I also used my favorite picture of Jack—he’s staring straight at the camera, a broad crooked grin punctuated by the deep smile lines carved around his mouth, his eyes, one slightly bigger than the other, bright and magnetic. The collar of his shirt and sport coat are visible just below his neck, but his tie is unknotted, emphasizing his casual, devil-may-care attitude that I fell in love with; the same attitude that at times wiggles under my skin and sits there like an itch I can’t scratch. This photo is Jack in all his imperfect glory—on our wedding day.
It was a Friday in July at the Athens-Clarke Courthouse. And my heart erupted with joy when the judge looked at me and said “wife.” It was the kind of manic happiness that confuses your nervous system, and I giggled and cried in turns, not caring how foolish I appeared. I was foolish. And I was in love.
“Please tell me you see the irony in using a picture of your husband on your wedding day to try and help him score chicks,” Kayleigh said when I grabbed it off my Facebook page.
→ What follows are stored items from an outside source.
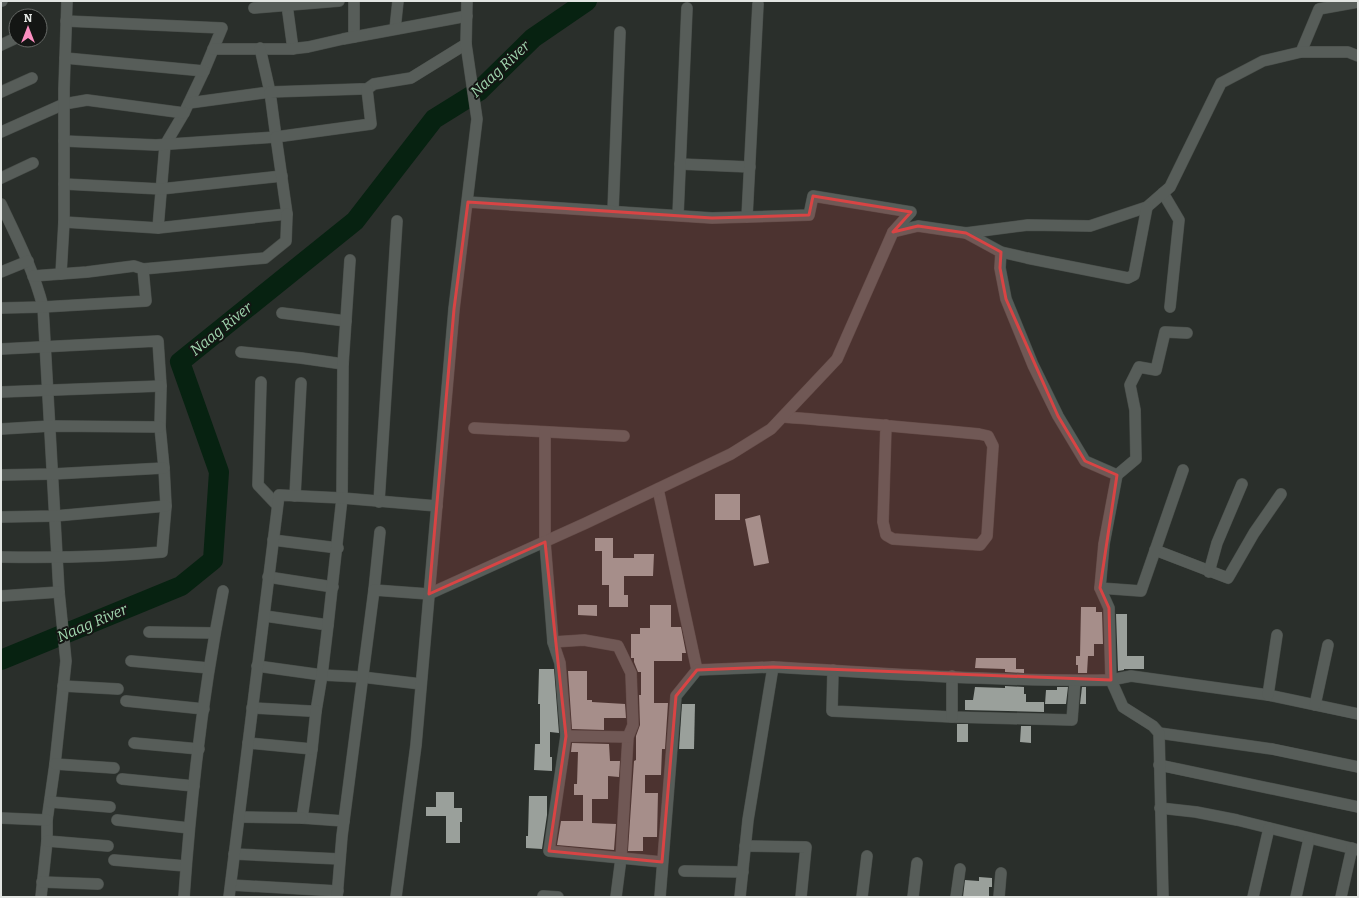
<svg xmlns="http://www.w3.org/2000/svg" width="1359" height="898" viewBox="0 0 1359 898" font-family="Bitter,serif">
	<rect width="100%" height="100%" fill="#2a2f2b"/>
	<g fill="none" stroke-linecap="round" stroke-linejoin="round">
		<!-- river -->
		<polyline stroke="#072211" stroke-width="20" points="1,660 181,586 213,560 219,472 180,362 355,221 434,119 479,91 533,38 587,1"/>
	</g>
	<!-- building -->
	<g fill="#9aa09b">
		<rect x="715" y="494" width="25" height="26"/>
		<polygon points="760,515 769,563 754,566 745,519"/>
		<polygon points="595,538 613,538 613,558 634,558 634,554 654,554 653,576 624,576 624,595 628,595 628,607 609,607 609,585 602,585 602,551 595,551"/>
		<polygon points="578,605 597,605 597,616 578,615"/>
		<polygon points="650,605 671,605 671,627 681,627 686,653 682,653 682,661 654,661 654,703 668,703 665,749 662,749 661,775 645,775 645,793 658,793 657,837 643,837 643,851 628,851 634,761 636,760 636,736 640,725 639,695 641,695 641,672 638,672 634,662 634,658 631,658 631,634 640,634 640,628 650,628"/>
		<polygon points="1081,607 1096,607 1096,612 1102,612 1103,644 1094,644 1094,656 1088,656 1087,673 1078,673 1078,665 1076,665 1076,656 1080,656"/>
		<polygon points="1116,614 1127,614 1127,656 1144,656 1144,669 1124,669 1124,670 1118,671"/>
		<polygon points="976,658 1016,658 1016,669 1024,669 1024,673 1005,672 1005,669 975,668"/>
		<polygon points="539,669 554,669 559,733 550,732 550,757 552,757 552,771 534,770 535,744 540,744 540,704 538,704"/>
		<polygon points="568,671 587,671 587,700 592,700 592,702 625,704 626,718 604,718 604,730 572,729"/>
		<polygon points="1005,686 1024,687 1024,694 1026,694 1026,702 1044,702 1044,712 965,710 965,700 973,700 975,687 1005,688"/>
		<polygon points="1057,687 1068,687 1066,704 1045,704 1046,690 1057,690"/>
		<polygon points="1082,687 1086,687 1086,704 1080,704"/>
		<polygon points="682,704 695,704 694,749 679,749"/>
		<rect x="957" y="724" width="11" height="18"/>
		<polygon points="1021,726 1031,726 1031,743 1020,742"/>
		<polygon points="572,743 609,744 610,761 620,761 619,777 608,776 608,799 592,799 592,823 616,824 614,850 557,845 561,821 583,821 583,795 574,795 574,784 577,784 578,752 571,752"/>
		<polygon points="436,792 454,792 454,808 462,808 462,822 460,822 460,843 446,843 446,816 426,816 426,807 436,807"/>
		<polygon points="529,796 547,796 547,815 542,849 526,848 526,836 528,836"/>
		<polygon points="979,877 992,878 992,887 989,887 989,897 963,897 965,880 979,881"/>
	</g>
	<g fill="none" stroke-linecap="round" stroke-linejoin="round">
		<!-- minor casing -->
		<g stroke="#484d49" stroke-width="12">
			<g id="minor">
				<polyline points="1,1 2,1"/>
				<polyline points="287,5 293,49"/>
				<polyline points="254,8 339,1"/>
				<polyline points="66,21 222,28 204,71 184,113 165,145 158,228"/>
				<polyline points="395,29 398,1"/>
				<polyline points="354,37 354,1"/>
				<polyline points="1,45 16,38"/>
				<polyline points="213,49 290,49 308,47 343,39 467,16"/>
				<polyline points="1301,52 1319,9 1358,2"/>
				<polyline points="65,58 204,71"/>
				<polyline points="1,92 32,78"/>
				<polyline points="189,103 270,92 260,48"/>
				<polyline points="1,132 64,104 87,100 184,113"/>
				<polyline points="64,141 156,145 276,137 270,92 360,89 367,89 374,84 411,78 466,44"/>
				<polyline points="680,164 750,167"/>
				<polyline points="1,178 33,163"/>
				<polyline points="64,184 161,189 282,176"/>
				<polyline points="1163,193 1179,220 1170,307"/>
				<path d="M 1,204 C 17,238 34,271 43,307 L 59,592 L 66,661 L 55,764 L 47,820 L 47,841 L 41,897"/>
				<polyline points="613,211 620,32"/>
				<polyline points="678,215 687,8"/>
				<polyline points="747,217 758,4"/>
				<polyline points="64,222 158,228 287,214 276,137 371,124 367,89"/>
				<polyline points="893,232 918,226 966,233 1028,225 1090,226 1147,207 1170,187 1221,83 1263,61 1301,52 1348,52 1358,56"/>
				<polyline points="966,233 1001,252 1000,268 1006,299 1033,365 1058,416 1085,461 1117,475 1104,544 1100,588 1109,608 1111,680 1131,676 1268,695 1358,714"/>
				<polyline points="1001,252 1027,258 1128,278 1134,275 1147,207"/>
				<polyline points="143,269 265,258 286,241 287,214"/>
				<polyline points="1,272 28,261"/>
				<polyline points="61,274 64,222 64,89 67,1"/>
				<polyline points="1,308 43,307 146,301 143,269 134,266 87,272 33,276"/>
				<polyline points="282,313 346,321"/>
				<path d="M 1,349 L 158,341 L 161,386 L 160,427 L 164,468 L 166,506 L 162,552 C 108,557 55,558 1,557"/>
				<polyline points="241,352 301,358 343,364"/>
				<polyline points="261,382 258,485 277,505"/>
				<polyline points="1,392 161,386"/>
				<path d="M 784,417 C 849,422 914,428 979,434 L 988,436 L 993,446 L 987,536 L 980,545 L 893,539 L 886,535 L 883,522 L 886,425"/>
				<polyline points="474,428 624,436"/>
				<polyline points="1,429 51,426 160,427"/>
				<polyline points="545,432 545,542 553,642 560,663 566,736"/>
				<polyline points="1,475 53,474 164,468"/>
				<polyline points="1117,475 1136,459 1135,410 1130,385 1139,367 1156,370 1165,332 1187,333"/>
				<polyline points="658,489 697,670"/>
				<polyline points="295,496 301,383"/>
				<polyline points="379,502 397,221"/>
				<polyline points="1,517 55,516 166,506"/>
				<polyline points="273,540 338,548"/>
				<polyline points="1155,550 1228,578 1254,533 1281,494"/>
				<polyline points="1209,572 1217,543 1242,484"/>
				<polyline points="268,577 333,587"/>
				<polyline points="1100,588 1141,591 1183,470"/>
				<polyline points="374,590 380,532"/>
				<polyline points="1,596 59,592"/>
				<polyline points="265,616 328,625"/>
				<polyline points="149,632 215,633"/>
				<polyline points="553,642 584,640 618,646 631,673 633,725 628,737 621,858 616,897"/>
				<polyline points="131,661 209,668"/>
				<polyline points="257,666 322,675 362,677 421,684"/>
				<polyline points="833,670 832,711 952,717 1072,720 1075,681"/>
				<polyline points="63,686 118,689"/>
				<polyline points="1268,695 1277,635"/>
				<polyline points="126,701 204,709"/>
				<polyline points="1315,705 1328,645"/>
				<polyline points="252,708 309,711 316,711 322,675 328,625 342,498 343,364 350,260"/>
				<polyline points="952,717 952,676"/>
				<polyline points="1159,733 1272,749 1358,767"/>
				<polyline points="628,737 566,736 549,851 662,862"/>
				<polyline points="134,743 199,749"/>
				<polyline points="248,743 312,749 302,818 344,821"/>
				<polyline points="312,749 316,711"/>
				<polyline points="55,764 114,768"/>
				<polyline points="1159,765 1358,807"/>
				<polyline points="122,779 194,786"/>
				<polyline points="50,802 110,807"/>
				<polyline points="1160,808 1196,812 1237,820 1358,850"/>
				<polyline points="239,817 302,818"/>
				<polyline points="1,818 47,820"/>
				<polyline points="117,820 189,828"/>
				<polyline points="47,841 108,846"/>
				<polyline points="745,846 806,847 801,897"/>
				<polyline points="234,854 340,859"/>
				<polyline points="114,860 186,866"/>
				<polyline points="684,871 743,872"/>
				<polyline points="42,882 98,884"/>
				<polyline points="231,885 338,891"/>
				<polyline points="543,896 558,897"/>
				<path d="M 184,897 C 191,795 203,692 223,591"/>
				<polyline points="229,897 279,495 342,498 437,506"/>
				<polyline points="337,897 342,836 374,590 429,594 586,523 731,454 771,429 837,359 893,232 911,212 813,196 809,215 712,218 468,202"/>
				<polyline points="396,897 416,745 454,309 477,119 466,44 467,1"/>
				<polyline points="660,897 676,696 697,670 773,667"/>
				<path d="M 740,897 L 748,820 L 773,667 C 886,673 999,682 1111,680 L 1123,707 L 1153,726 L 1159,733 L 1163,897"/>
				<polyline points="862,897 867,856"/>
				<polyline points="913,897 917,863"/>
				<polyline points="956,897 960,869"/>
				<polyline points="999,897 1001,873"/>
				<polyline points="1253,897 1269,828"/>
				<polyline points="1296,897 1309,839"/>
				<polyline points="1341,897 1352,848"/>
			</g>
		</g>
		<!-- minor -->
		<use href="#minor" stroke="#575d59" stroke-width="11"/>
	</g>
	<!-- marked area -->
	<path fill="#d84444" fill-opacity="0.2" stroke="#d84444" stroke-width="3" stroke-linejoin="round" d="M 813,196 L 911,212 L 893,232 L 918,226 L 966,233 L 1001,252 L 1000,268 L 1006,299 L 1058,416 L 1085,461 L 1117,475 L 1100,588 L 1109,608 L 1111,680 L 773,667 L 697,670 L 676,696 L 662,862 L 549,851 L 566,736 L 545,542 L 429,594 L 454,309 L 468,202 L 712,218 L 809,215 Z"/>
	<g text-anchor="middle" stroke-width="4" stroke-linejoin="round" paint-order="stroke">
		<!-- water labels -->
		<g font-size="15" font-style="italic" fill="#9fd4ad" stroke="#141614">
			<text transform="translate(500 69) rotate(-43)" y="5">Naag River</text>
			<text transform="translate(221 329) rotate(-39)" y="5">Naag River</text>
			<text transform="translate(92 623) rotate(-23)" y="5">Naag River</text>
		</g>
	</g>
	<!-- border -->
	<rect width="1359" height="898" fill="none" stroke="#e2e5e2" stroke-width="4"/>
	<!-- north arrow -->
	<g transform="translate(28 28)"><circle r="19" fill="#141614" stroke="#666966"/>
	<path d="M0-3L7 15L0 10L-7 15Z" fill="#fc8fc1"/>
	<text y="-6" font-size="11" font-weight="bold" text-anchor="middle" fill="#e2e5e2">N</text>
	</g>
</svg>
“Not chicks, plural,” I said, uploading it to the Web site. “Just one.”
Now, staring at my husband on the computer screen staring at me, my heart pings. I do want him to find a wife and I even hope he’ll be able to find that joy again, on another wedding day in the future. But I also secretly hope that while that day will be lovely and warm and good, that it’s not quite as bright as the sun that once shone down on a girl and boy kissing on the hot brick steps of a courthouse on a Friday afternoon in July.
Maybe it will rain.
I click off Jack’s profile and read through a few of the new emails I’ve gotten.
A new message from CatLady63
Subject: Hi!
I have three cats. You’re a vet. Match made in heaven? Ha-ha. Just kidding. What do you like to do for fun? I’d love to learn more about you.
Madeline
A copper curly-headed woman peers at me with squinty eyes. Her mouth is small. Ratlike. Meh. She’s not overly unattractive, but I don’t trust cat people. Maybe it’s the inside knowledge of growing up with one, but I think they’re often like the animals they love—unpredictable and emotionally unstable. You never know when they’ll be aloof and distant or senselessly desperate for your affection.
A new message from GoodLuckCharm
Subject: Hi there
New to online dating. Be nice! I see that you like Micheal Critton. I thought the Stand was a really great book.
Oh, no. No, no, no. Where do I begin? Spelling. Ignorance about classic modern literature. I hit delete. The next four emails are no better. Maybe Kayleigh’s right and I’m too judgey. Maybe I look for things to find fault with. But I’m choosing a wife for my husband, and if that’s not cause for being picky, then what is?
I need a break. I open Facebook and get lost in other people’s whitewashed versions of their lives. With social media, I’m a voyeur, not a poster. It weirds me out to think that people would be interested in what I had for dinner or how long I waited in line at Kroger or “Oh, hey, I have cancer now.” As personal as it is, it seems so impersonal.